This is the first project of the Machine Learning course.
Problem Description:
Splice junctions are points on a DNA sequence at which `superfluous' DNA is removed during the process of protein creation in higher organisms. The problem posed in this dataset is to recognize, given a sequence of DNA, the boundaries between exons (the parts of the DNA sequence retained after splicing) and introns (the parts of the DNA sequence that are spliced out). This problem consists of two subtasks: recognizing exon/intron boundaries (referred to as EI sites), and recognizing intron/exon boundaries (IE sites). (In the biological community, IE borders are referred to as acceptors'' while EI borders are referred to as donors''.)

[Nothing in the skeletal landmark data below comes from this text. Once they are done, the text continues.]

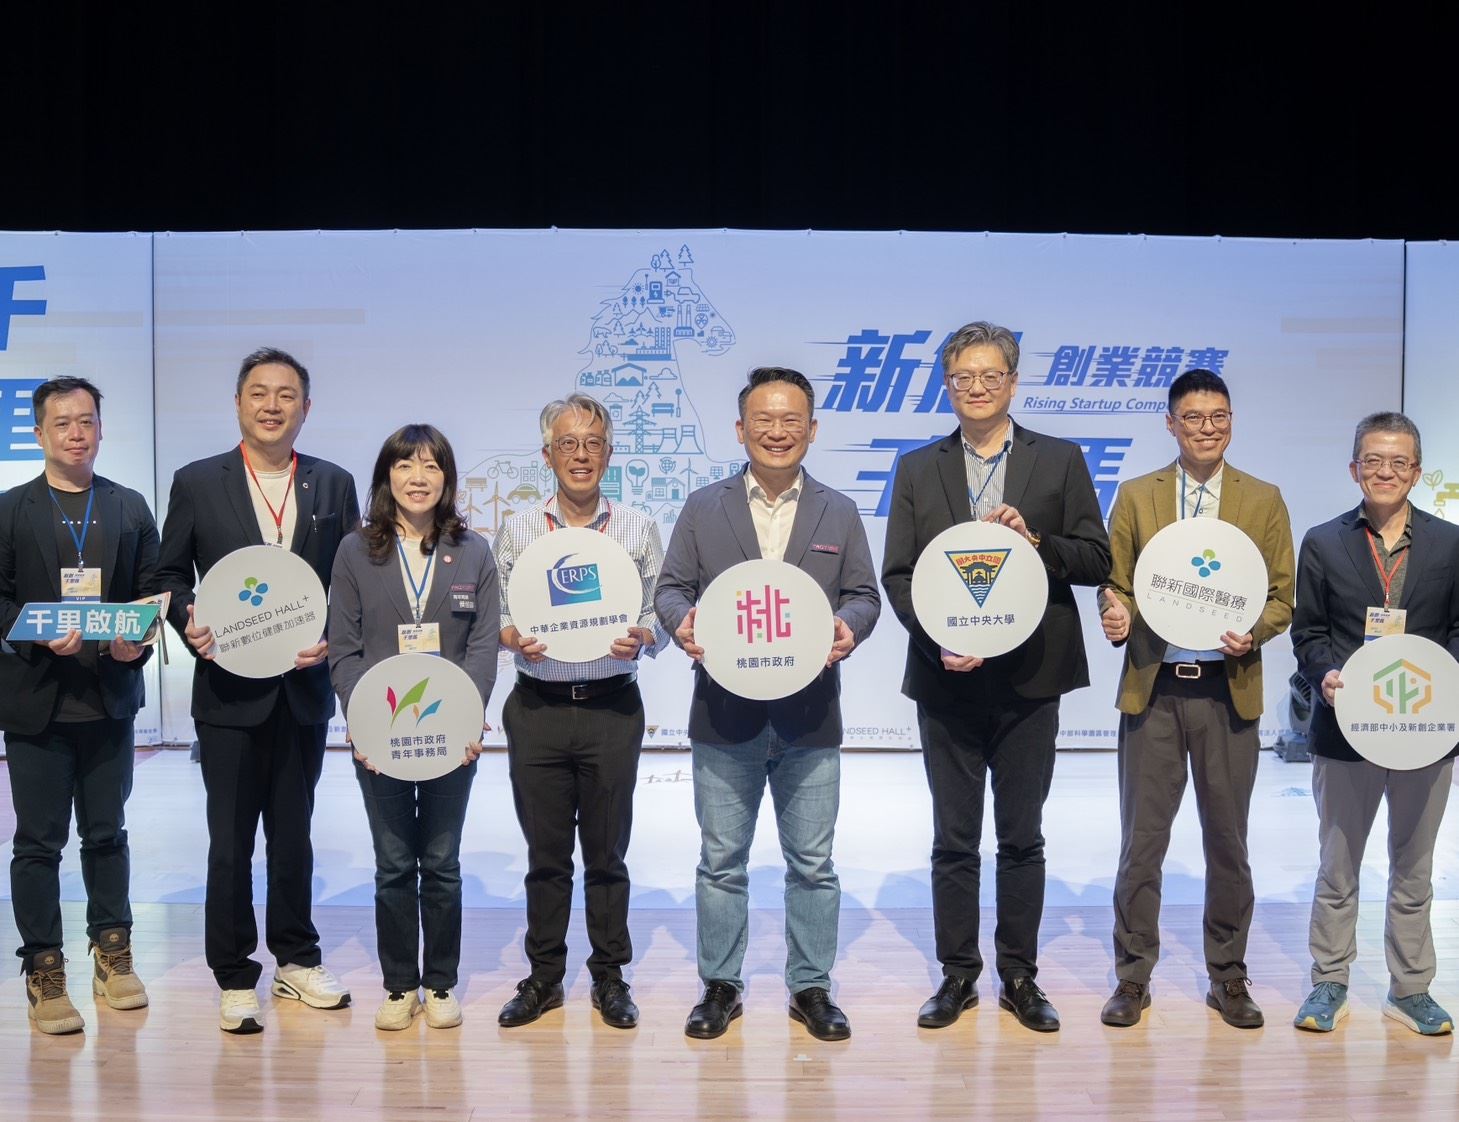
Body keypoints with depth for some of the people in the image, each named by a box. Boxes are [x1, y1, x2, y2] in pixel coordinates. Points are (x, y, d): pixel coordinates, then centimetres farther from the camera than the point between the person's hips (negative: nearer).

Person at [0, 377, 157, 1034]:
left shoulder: (130, 508, 9)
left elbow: (151, 590, 6)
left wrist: (137, 641, -12)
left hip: (110, 693, 2)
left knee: (107, 832, 12)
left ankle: (112, 952, 26)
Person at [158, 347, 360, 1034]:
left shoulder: (334, 485, 4)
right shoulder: (196, 482, 0)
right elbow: (170, 574, 4)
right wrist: (190, 624, -15)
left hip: (305, 689, 2)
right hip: (229, 691, -2)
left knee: (293, 835, 15)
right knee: (230, 841, 6)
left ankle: (296, 960, 30)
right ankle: (235, 978, 18)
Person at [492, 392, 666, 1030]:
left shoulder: (638, 530, 4)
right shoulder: (517, 530, 5)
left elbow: (659, 619, 5)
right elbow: (496, 619, 7)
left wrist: (641, 638, -16)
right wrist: (515, 638, -14)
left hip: (613, 708, -1)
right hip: (537, 708, 1)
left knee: (607, 852, 8)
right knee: (546, 852, 10)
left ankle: (609, 977, 23)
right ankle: (544, 976, 24)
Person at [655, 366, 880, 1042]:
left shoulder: (839, 513, 9)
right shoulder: (703, 509, 6)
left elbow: (864, 594, 7)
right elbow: (671, 587, 5)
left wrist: (849, 627, -15)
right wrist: (681, 621, -17)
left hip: (810, 716, 1)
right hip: (725, 714, 0)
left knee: (812, 861, 8)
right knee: (721, 860, 8)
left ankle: (811, 988, 22)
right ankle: (720, 986, 22)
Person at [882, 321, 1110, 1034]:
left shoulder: (1060, 461, 5)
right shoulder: (917, 470, 7)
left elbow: (1096, 561, 1)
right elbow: (897, 574, 2)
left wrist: (1034, 543, -17)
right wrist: (938, 641, -13)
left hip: (1028, 679, -1)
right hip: (946, 678, 1)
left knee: (1022, 839, 9)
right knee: (953, 840, 9)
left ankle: (1020, 977, 22)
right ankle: (957, 976, 22)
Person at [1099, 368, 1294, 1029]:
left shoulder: (1264, 500, 7)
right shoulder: (1135, 496, 7)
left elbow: (1282, 597, 6)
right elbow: (1115, 584, 7)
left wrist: (1253, 632, -14)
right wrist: (1116, 615, -15)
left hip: (1227, 690, 1)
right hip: (1152, 690, 0)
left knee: (1227, 842, 10)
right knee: (1142, 841, 4)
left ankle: (1228, 978, 24)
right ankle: (1133, 977, 17)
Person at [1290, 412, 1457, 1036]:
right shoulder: (1323, 544, 2)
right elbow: (1308, 632, 2)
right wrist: (1326, 675, -17)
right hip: (1345, 729, 0)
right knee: (1337, 868, 10)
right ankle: (1328, 985, 24)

Attributes predicted: given a position in the middle of a window 60 DNA sequence elements (called "nucleotides" or "base-pairs"), decide if this is a
a) "intron -> exon" boundary (IE) [These are sometimes called "donors"]
b) "exon -> intron" boundary (EI) [These are sometimes called "acceptors"]
c) neither (N)
Tasks:
- Implement the ID3 decision tree learner.
2.Implement both Gini-index and Information Gain (entropy impurity) for evaluation criterion.
-
Implement split stopping using the chi-square test.
-
Use your algorithm to train a decision tree classifier using the training data and report accuracy on the validation data. Compare accuracies by varying the evaluation criteria and confidence level in determining split stopping. For the latter, use 99%, 95% and 0% (i.e., you always grow the full tree).